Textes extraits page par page
-- -- --

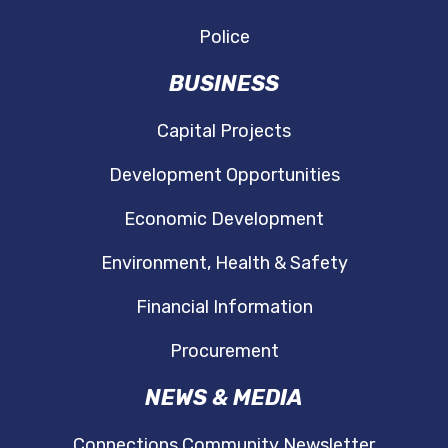
Police
BUSINESS
Capital Projects
Development Opportunities
Economic Development
Environment, Health & Safety
Financial Information
Procurement
NEWS & MEDIA
Connections Community Newsletter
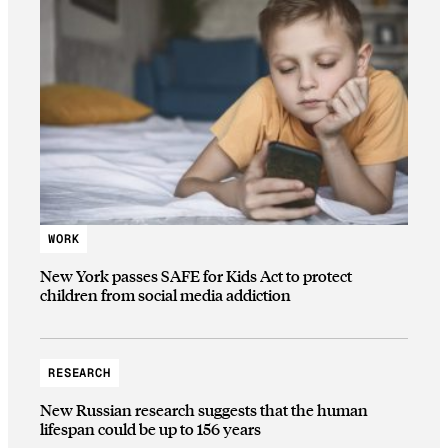
WORK
New York passes SAFE for Kids Act to protect
children from social media addiction
RESEARCH
New Russian research suggests that the human
lifespan could be up to 156 years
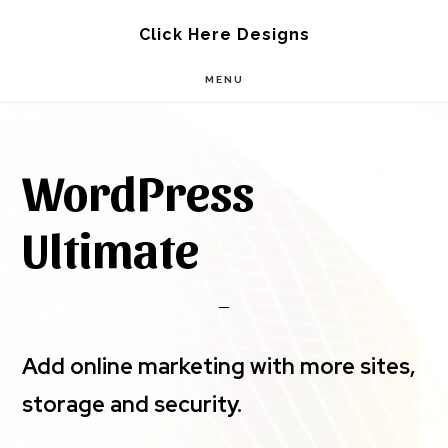
Skip
Skip
Click Here Designs
to
to
MENU
main
footer
content
WordPress
Ultimate
Add online marketing with more sites,
storage and security.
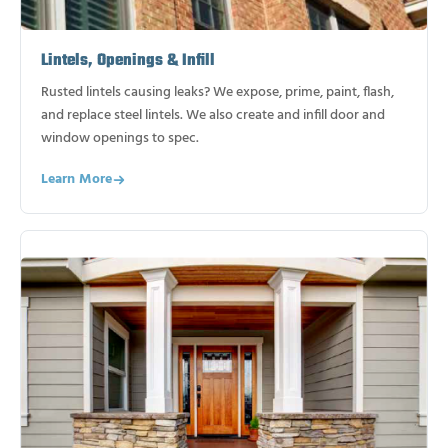
Lintels, Openings & Infill
Rusted lintels causing leaks? We expose, prime, paint, flash,
and replace steel lintels. We also create and infill door and
window openings to spec.
Learn More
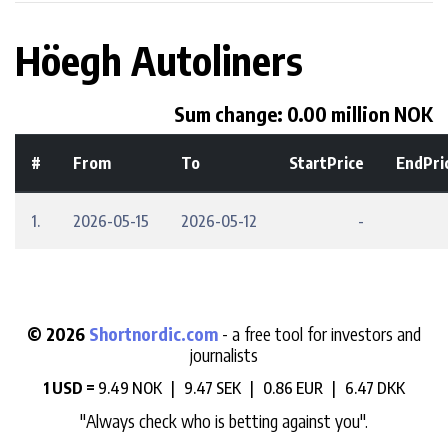
Höegh Autoliners
Sum change: 0.00 million NOK
#
From
To
StartPrice
EndPri
1.
2026-05-15
2026-05-12
-
© 2026
Shortnordic.com
- a free tool for investors and
journalists
1 USD =
9.49 NOK |
9.47 SEK |
0.86 EUR |
6.47 DKK
"Always check who is betting against you".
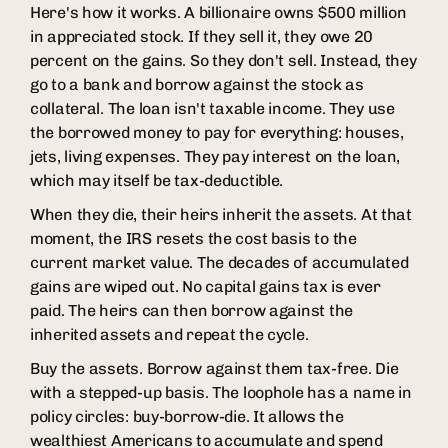
Here's how it works. A billionaire owns $500 million
in appreciated stock. If they sell it, they owe 20
percent on the gains. So they don't sell. Instead, they
go to a bank and borrow against the stock as
collateral. The loan isn't taxable income. They use
the borrowed money to pay for everything: houses,
jets, living expenses. They pay interest on the loan,
which may itself be tax-deductible.
When they die, their heirs inherit the assets. At that
moment, the IRS resets the cost basis to the
current market value. The decades of accumulated
gains are wiped out. No capital gains tax is ever
paid. The heirs can then borrow against the
inherited assets and repeat the cycle.
Buy the assets. Borrow against them tax-free. Die
with a stepped-up basis. The loophole has a name in
policy circles: buy-borrow-die. It allows the
wealthiest Americans to accumulate and spend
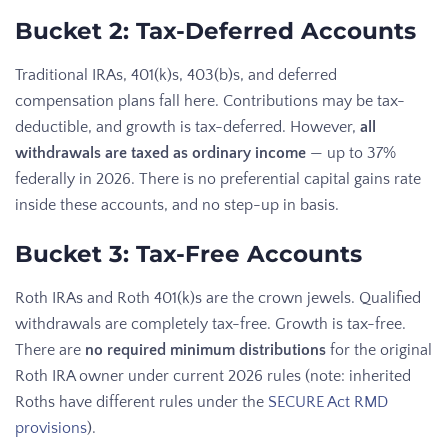
Bucket 2: Tax-Deferred Accounts
Traditional IRAs, 401(k)s, 403(b)s, and deferred
compensation plans fall here. Contributions may be tax-
deductible, and growth is tax-deferred. However,
all
withdrawals are taxed as ordinary income
— up to 37%
federally in 2026. There is no preferential capital gains rate
inside these accounts, and no step-up in basis.
Bucket 3: Tax-Free Accounts
Roth IRAs and Roth 401(k)s are the crown jewels. Qualified
withdrawals are completely tax-free. Growth is tax-free.
There are
no required minimum distributions
for the original
Roth IRA owner under current 2026 rules (note: inherited
Roths have different rules under the
SECURE Act RMD
provisions
).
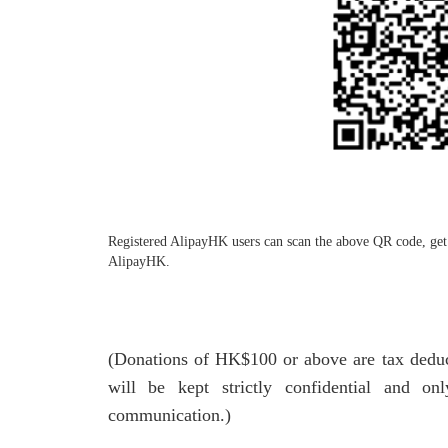
Registered AlipayHK users can scan the above QR code, get 
AlipayHK.
(Donations of HK$100 or above are tax deducti
will be kept strictly confidential and o
communication.)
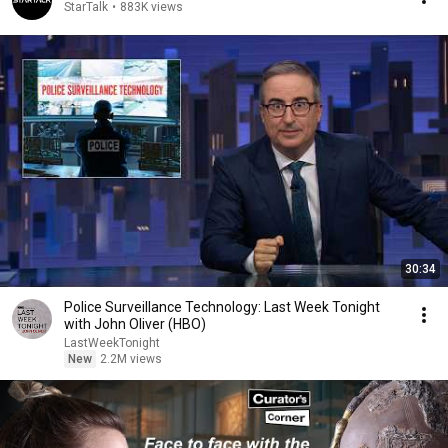
StarTalk
•
883K views
30:34
Police Surveillance Technology: Last Week Tonight
with John Oliver (HBO)
LastWeekTonight
New
2.2M views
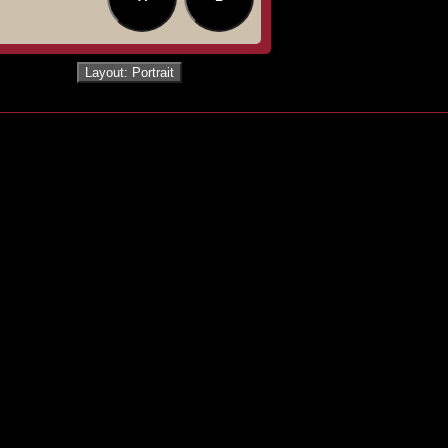
Layout: Portrait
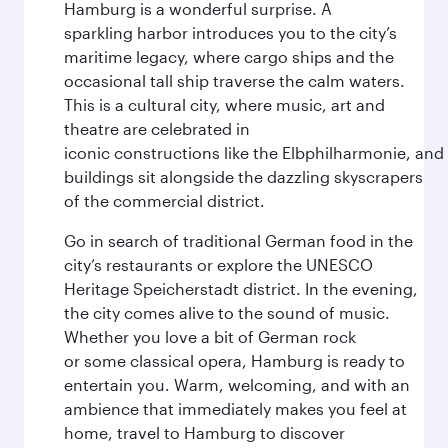
Hamburg is a wonderful surprise. A
sparkling harbor introduces you to the city’s
maritime legacy, where cargo ships and the
occasional tall ship traverse the calm waters.
This is a cultural city, where music, art and
theatre are celebrated in
iconic constructions like the Elbphilharmonie, and 
buildings sit alongside the dazzling skyscrapers
of the commercial district.
Go in search of traditional German food in the
city’s restaurants or explore the UNESCO
Heritage Speicherstadt district. In the evening,
the city comes alive to the sound of music.
Whether you love a bit of German rock
or some classical opera, Hamburg is ready to
entertain you. Warm, welcoming, and with an
ambience that immediately makes you feel at
home, travel to Hamburg to discover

-- -- --

Consignes:
Transformez l'ensemble du relevé ci-dessus en liste numérotée, sans reprendre les lignes vides. Omettez les images dans votre réponse.

Corrigé:
1. Police
2. BUSINESS
3. Capital Projects
4. Development Opportunities
5. Economic Development
6. Environment, Health & Safety
7. Financial Information
8. Procurement
9. NEWS & MEDIA
10. Connections Community Newsletter
11. WORK
12. New York passes SAFE for Kids Act to protect
13. children from social media addiction
14. RESEARCH
15. New Russian research suggests that the human
16. lifespan could be up to 156 years
17. Skip
18. Skip
19. Click Here Designs
20. to
21. to
22. MENU
23. main
24. footer
25. content
26. WordPress
27. Ultimate
28. Add online marketing with more sites,
29. storage and security.
30. Lintels, Openings & Infill
31. Rusted lintels causing leaks? We expose, prime, paint, flash,
32. and replace steel lintels. We also create and infill door and
33. window openings to spec.
34. Learn More
35. Höegh Autoliners
36. Sum change: 0.00 million NOK
37. #
38. From
39. To
40. StartPrice
41. EndPri
42. 1.
43. 2026-05-15
44. 2026-05-12
45. -
46. © 2026
47. Shortnordic.com
48. - a free tool for investors and
49. journalists
50. 1 USD =
51. 9.49 NOK |
52. 9.47 SEK |
53. 0.86 EUR |
54. 6.47 DKK
55. "Always check who is betting against you".
56. Here's how it works. A billionaire owns $500 million
57. in appreciated stock. If they sell it, they owe 20
58. percent on the gains. So they don't sell. Instead, they
59. go to a bank and borrow against the stock as
60. collateral. The loan isn't taxable income. They use
61. the borrowed money to pay for everything: houses,
62. jets, living expenses. They pay interest on the loan,
63. which may itself be tax-deductible.
64. When they die, their heirs inherit the assets. At that
65. moment, the IRS resets the cost basis to the
66. current market value. The decades of accumulated
67. gains are wiped out. No capital gains tax is ever
68. paid. The heirs can then borrow against the
69. inherited assets and repeat the cycle.
70. Buy the assets. Borrow against them tax-free. Die
71. with a stepped-up basis. The loophole has a name in
72. policy circles: buy-borrow-die. It allows the
73. wealthiest Americans to accumulate and spend
74. Bucket 2: Tax-Deferred Accounts
75. Traditional IRAs, 401(k)s, 403(b)s, and deferred
76. compensation plans fall here. Contributions may be tax-
77. deductible, and growth is tax-deferred. However,
78. all
79. withdrawals are taxed as ordinary income
80. — up to 37%
81. federally in 2026. There is no preferential capital gains rate
82. inside these accounts, and no step-up in basis.
83. Bucket 3: Tax-Free Accounts
84. Roth IRAs and Roth 401(k)s are the crown jewels. Qualified
85. withdrawals are completely tax-free. Growth is tax-free.
86. There are
87. no required minimum distributions
88. for the original
89. Roth IRA owner under current 2026 rules (note: inherited
90. Roths have different rules under the
91. SECURE Act RMD
92. provisions
93. ).
94. Registered AlipayHK users can scan the above QR code, get 
95. AlipayHK.
96. (Donations of HK$100 or above are tax deducti
97. will be kept strictly confidential and o
98. communication.)
99. StarTalk
100. •
101. 883K views
102. 30:34
103. Police Surveillance Technology: Last Week Tonight
104. with John Oliver (HBO)
105. LastWeekTonight
106. New
107. 2.2M views
108. Layout: Portrait
109. Hamburg is a wonderful surprise. A
110. sparkling harbor introduces you to the city’s
111. maritime legacy, where cargo ships and the
112. occasional tall ship traverse the calm waters.
113. This is a cultural city, where music, art and
114. theatre are celebrated in
115. iconic constructions like the Elbphilharmonie, and 
116. buildings sit alongside the dazzling skyscrapers
117. of the commercial district.
118. Go in search of traditional German food in the
119. city’s restaurants or explore the UNESCO
120. Heritage Speicherstadt district. In the evening,
121. the city comes alive to the sound of music.
122. Whether you love a bit of German rock
123. or some classical opera, Hamburg is ready to
124. entertain you. Warm, welcoming, and with an
125. ambience that immediately makes you feel at
126. home, travel to Hamburg to discover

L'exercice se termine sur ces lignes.